* Your goal
Give the number of lines below that hold the string "PAXgene", and nothing more.

* Data segment
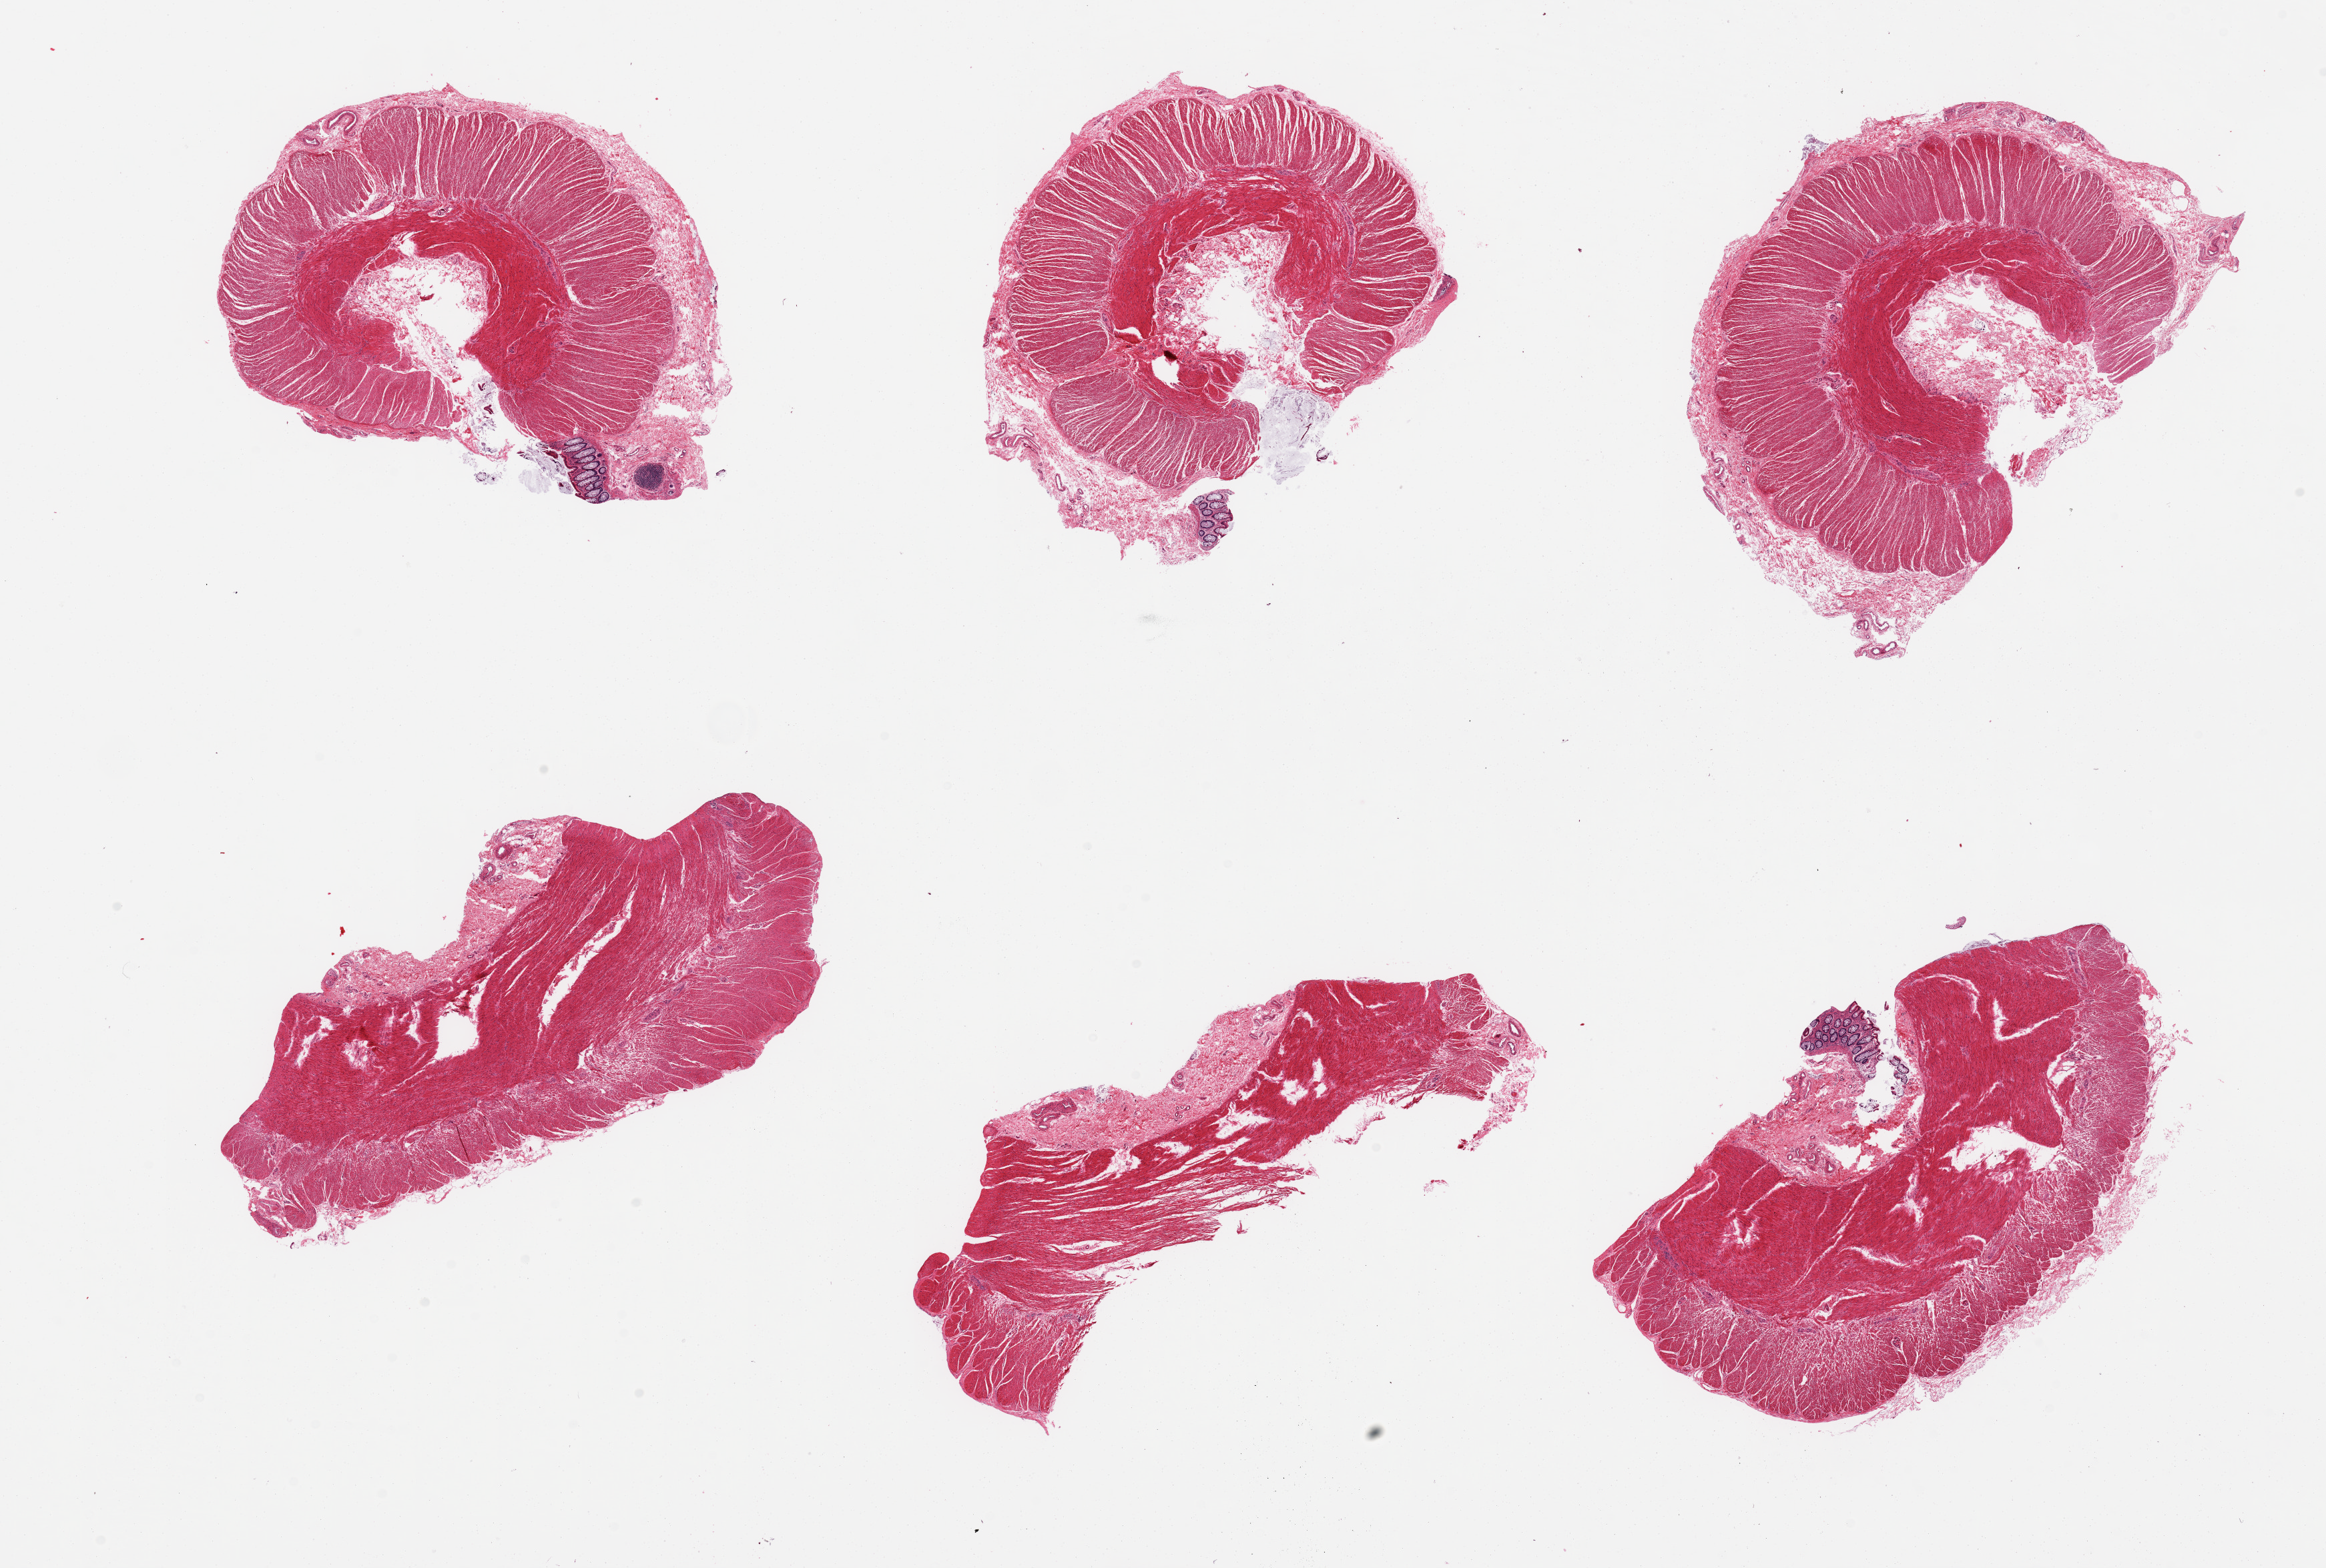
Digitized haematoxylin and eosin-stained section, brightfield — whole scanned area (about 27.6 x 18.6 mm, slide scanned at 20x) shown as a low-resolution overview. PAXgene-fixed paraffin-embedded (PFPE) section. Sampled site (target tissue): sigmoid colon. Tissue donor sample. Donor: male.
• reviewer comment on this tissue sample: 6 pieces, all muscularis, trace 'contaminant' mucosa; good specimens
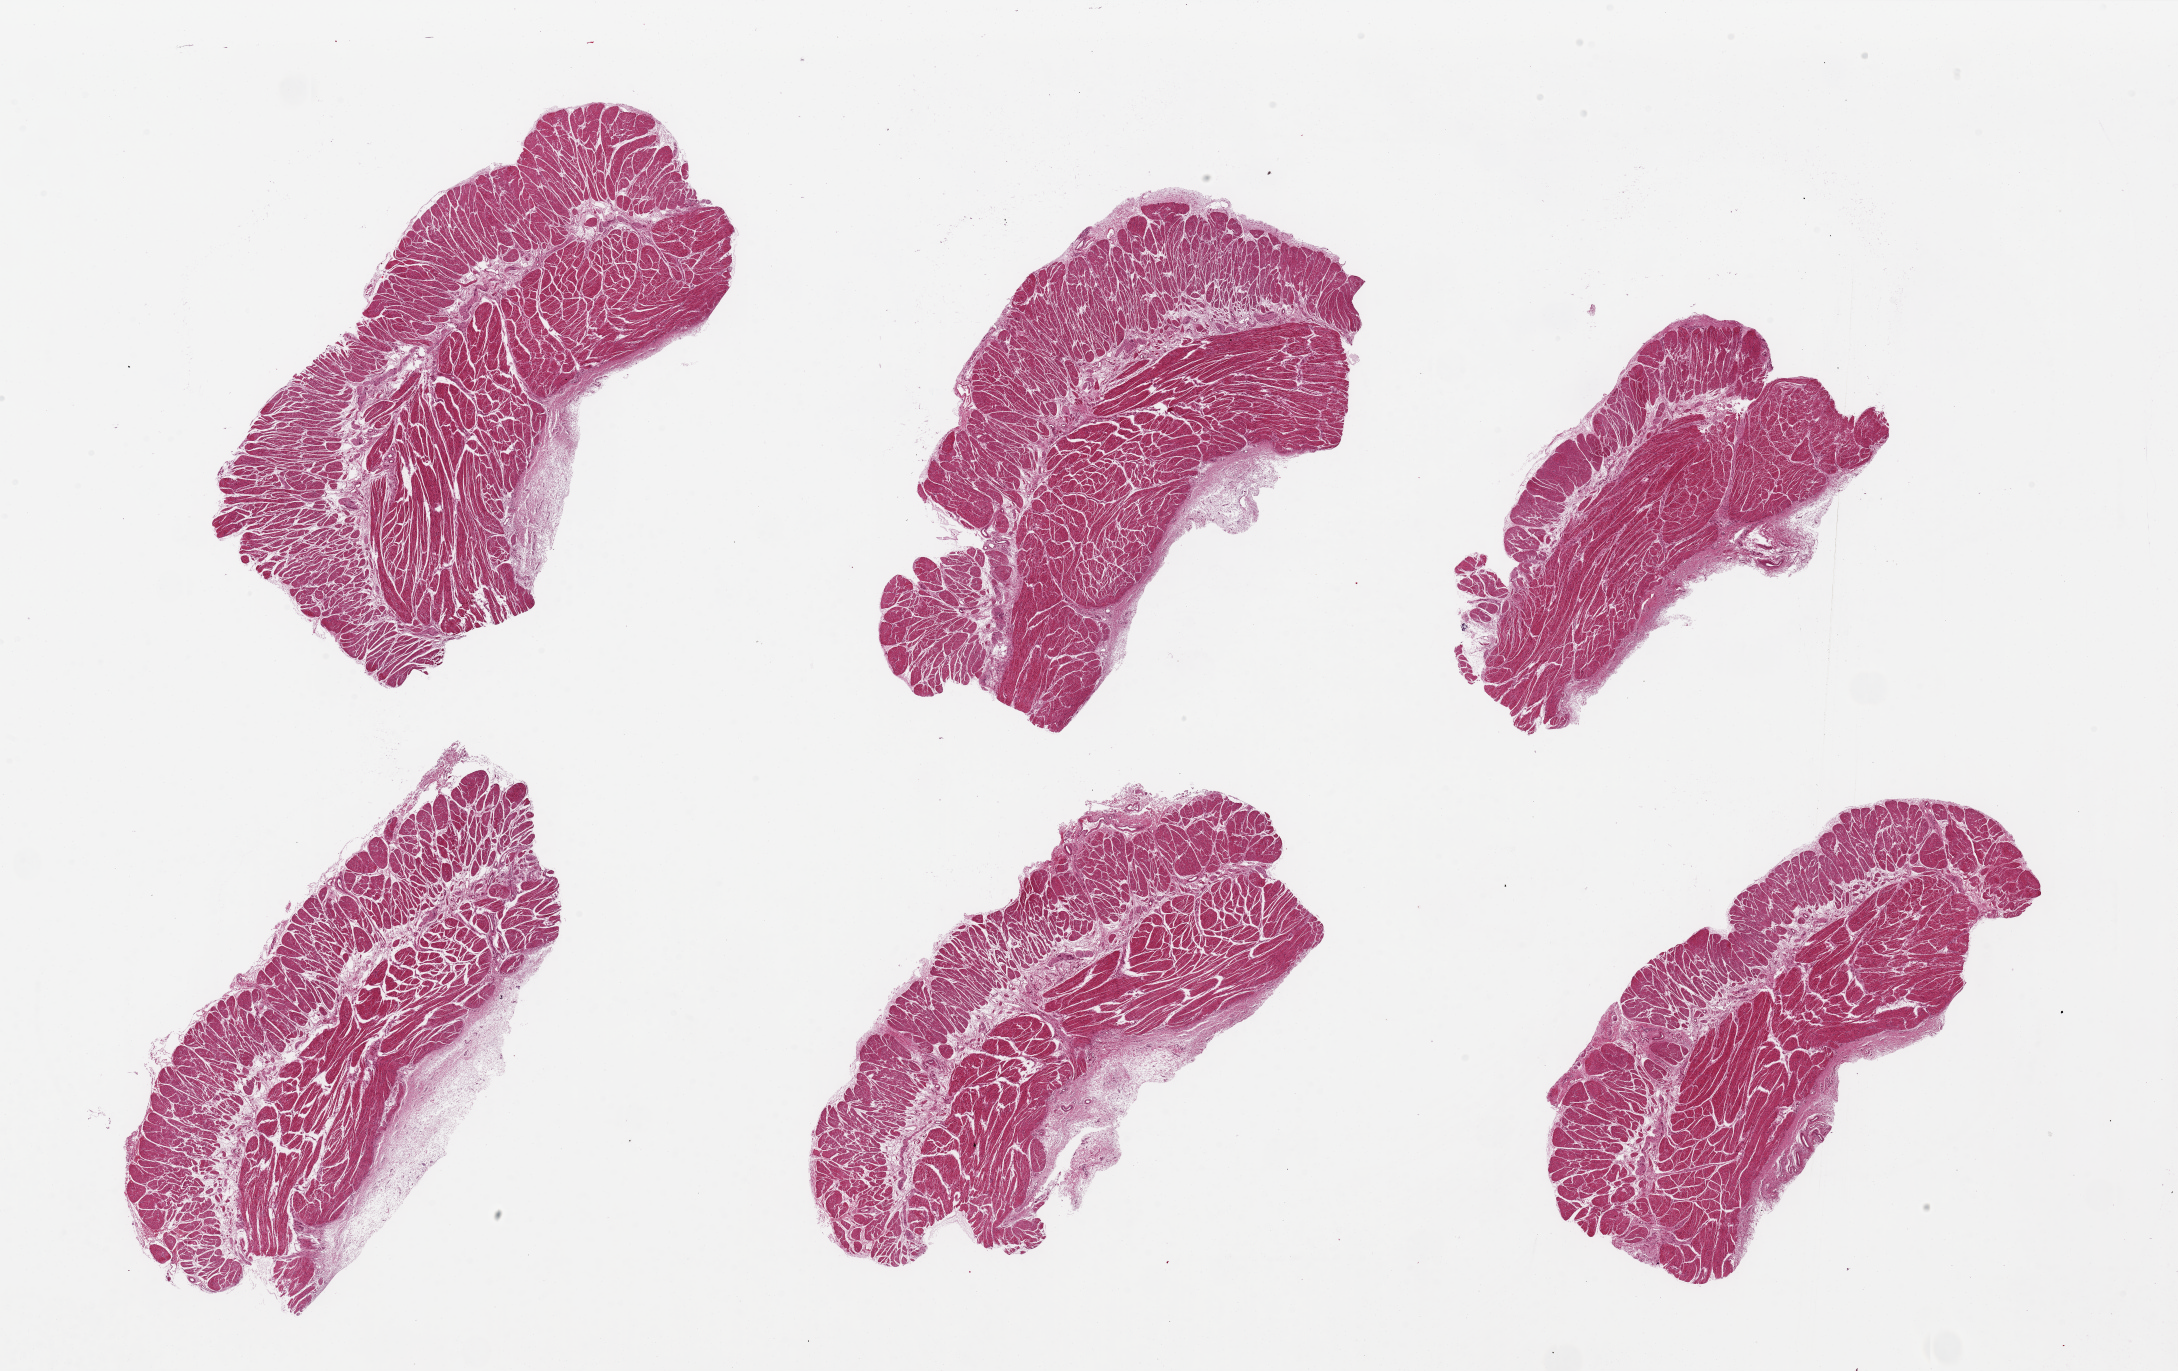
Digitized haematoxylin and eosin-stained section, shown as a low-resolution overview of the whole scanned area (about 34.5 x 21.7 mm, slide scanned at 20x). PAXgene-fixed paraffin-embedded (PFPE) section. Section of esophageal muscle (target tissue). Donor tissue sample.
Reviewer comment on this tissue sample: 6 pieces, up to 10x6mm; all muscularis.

* Exercise result
2